#### [Activity]
Copy out each of the records below word for word, leaving out the pictures.

Dataset entries:
━━━━━━━━
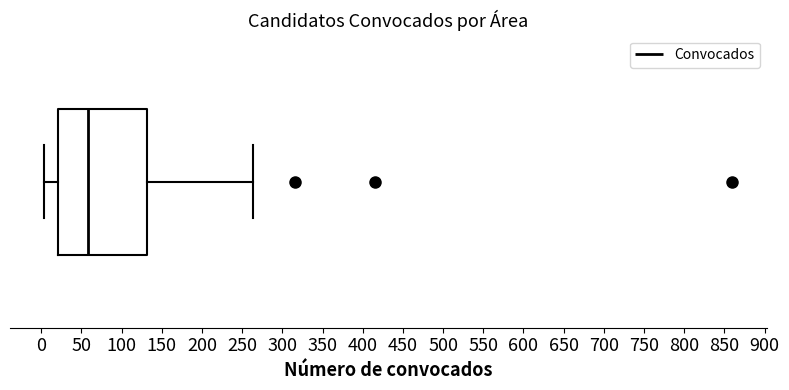

Where does the right whisker of the box end on the x-axis? The values are not printed on the chart, so give them approximately, as read against the axis.

265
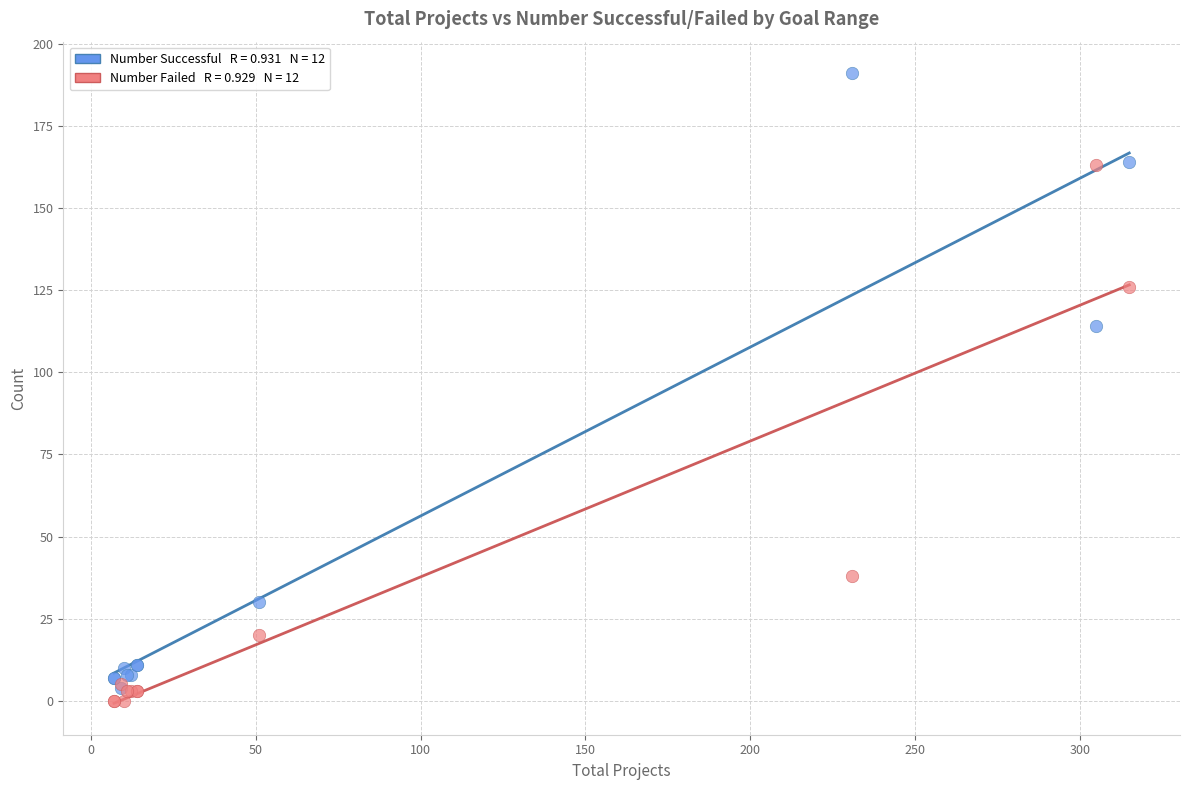

Across all series, what Y value is closest to 95?

114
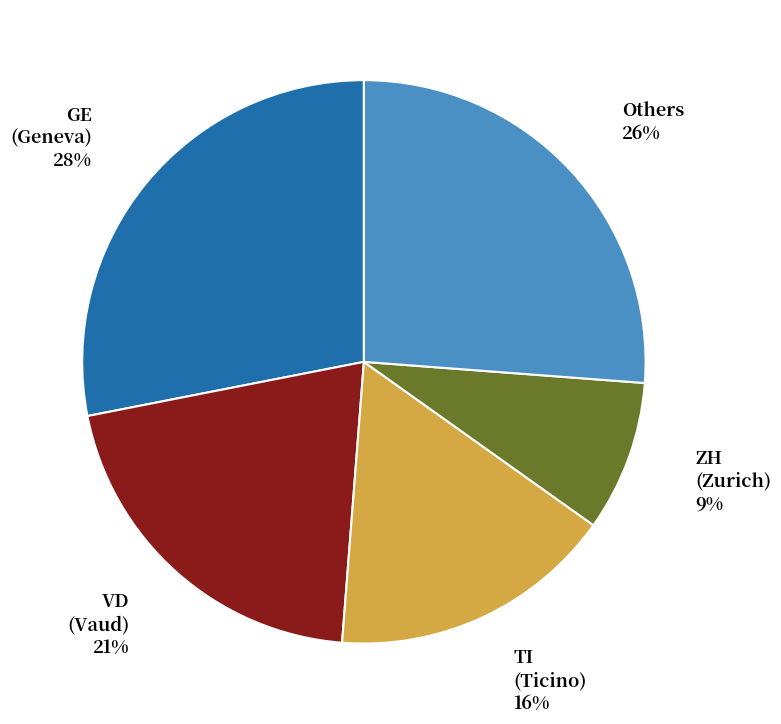

Between VD and ZH, which is larger?

VD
━━━━━━━━
#### [Reply to the task]
Where does the right whisker of the box end on the x-axis? The values are not printed on the chart, so give them approximately, as read against the axis.

265

Across all series, what Y value is closest to 95?

114

Between VD and ZH, which is larger?

VD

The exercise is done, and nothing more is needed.